Fever is an important sign of infection in patients suffering from infectious diseases.24 It is reasonable to expect lower DTPs in patients suffering from fever compared with afebrile counterparts due to the higher initial concentration of infective agents in their bloods.25 However, data analysis did not find any significant statistical differences between DTPs of the bacteria isolated from febrile and afebrile patients. Nevertheless, a glance at DTPs of Strepococcus spp. or Serratia spp. and their relationships with fever indicates a weak association of these bacteria and corresponding DTPs (Table 5). Moreover, DTPs of Enterobacter spp. or H. influenzae in patients who previously received antibiotics were higher than those in patients not taking these drugs. These findings may point out a non-significant weak association of DTPs and the existence of fever or previous antibiotic consumption. If considered closely, the intensity of fever or duration of previous antibiotics treatment may significantly affect DTPs values.

Data analysis shows that penicillins and cephalosporins are not effective against the majority of Gram negative and positive bacteria. Acquisition of resistant determinant genes such as β-lactamase or cephalosporinase could be responsible for antibiotics resistance in bacteria isolated from blood samples.26-29 Therefore, to treat the patients effectively, administration of these ineffective antibiotics should be ceased immediately. This could lower antibiotics pressure on sensitive strains and may reverse the situation.30 Combination of vancomycin with imipenem can cover most Gram positive and negative bacteria whenever empirical therapy is indicated. Nevertheless, antibiotics such as co-amoxiclav with amikacin or chloramphenicol with ciprofloxacin could be alternative effective antibiotics if contraindication of the former (vancomycin with imipenem) poses.

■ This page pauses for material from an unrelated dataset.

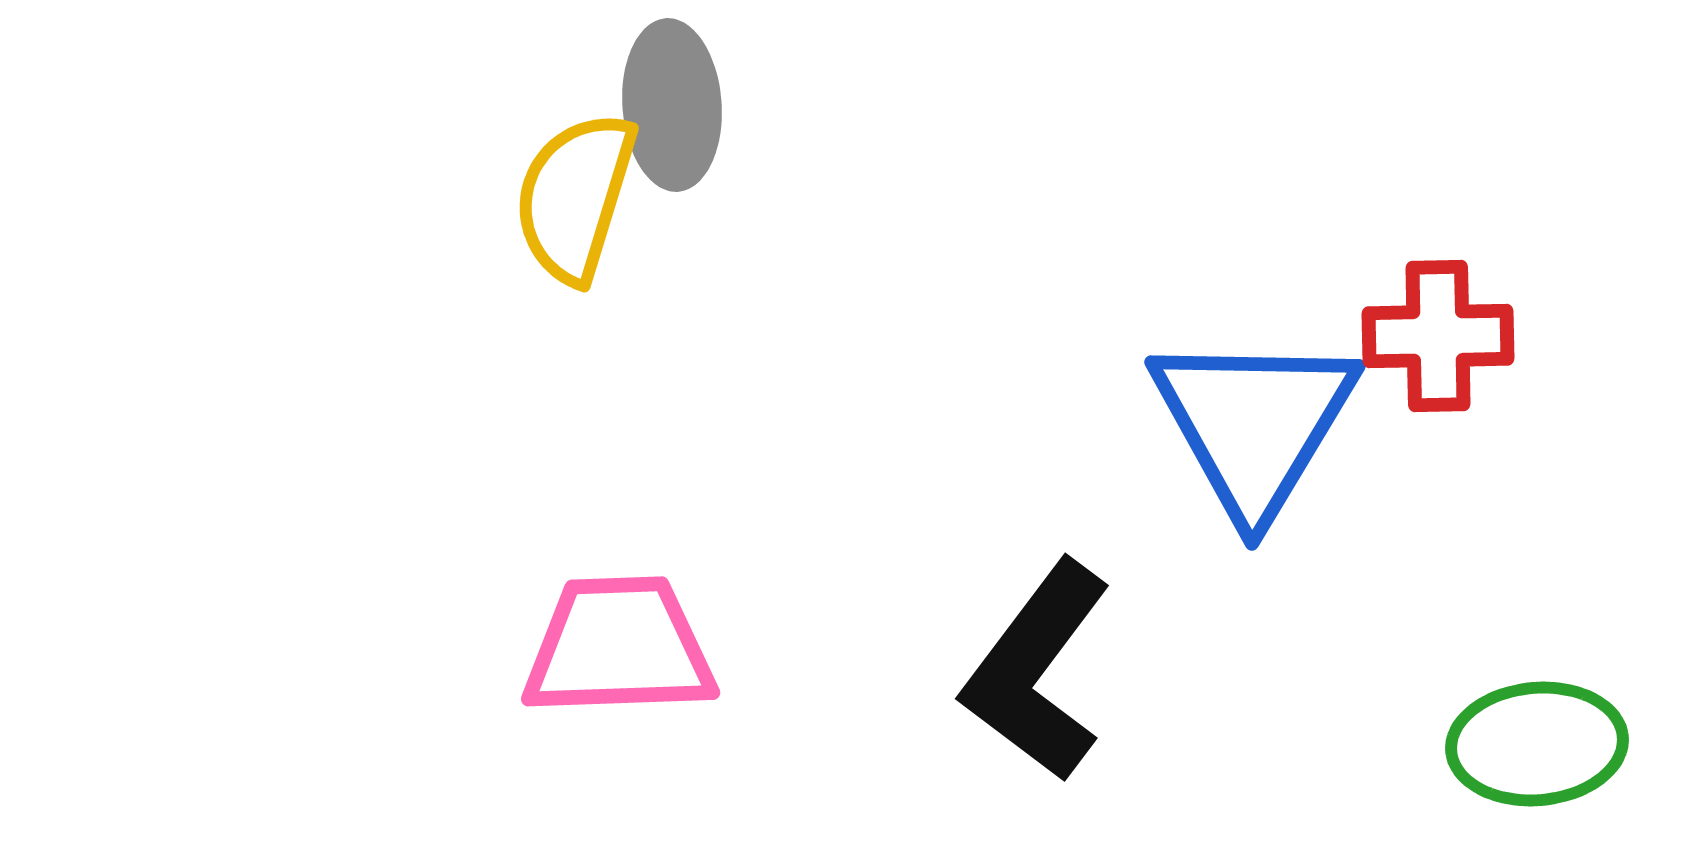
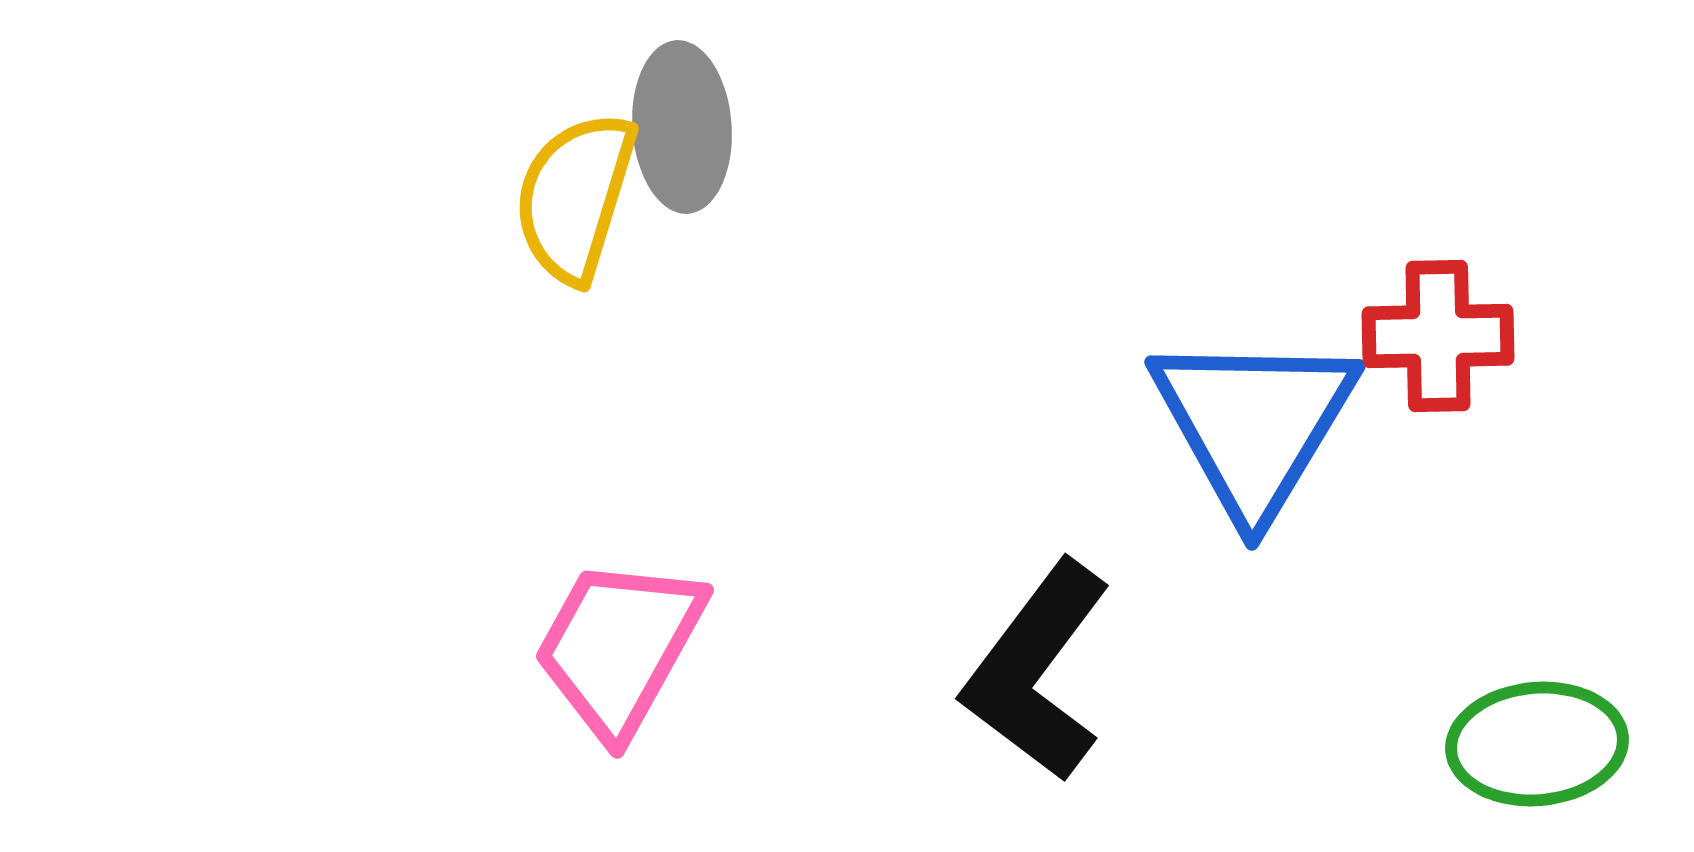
gray ellipse: moved 10 px right, 22 px down
pink trapezoid: rotated 59 degrees counterclockwise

Considering the above findings, we can conclude that the rational use of conventional effective antibiotics and periodic surveillance studies in order to monitor changes in bloodstream resistance patterns and implementation of preventive measures can alleviate the severity of the situation. Furthermore, combination of vancomycin with imipenem is recommended whenever empirical therapy needs to be considered.

 

 

Acknowledgements

 

We express our deep gratitude to Professor Alborzi Clinical Microbiology Research Center for their financial support and Gastroenterohepatology Research Center for their collaboration. Our special thanks also go to Hassan Khajehei, PhD, for his linguistic copy editing assistance.

 

Conflict of interest: None declared.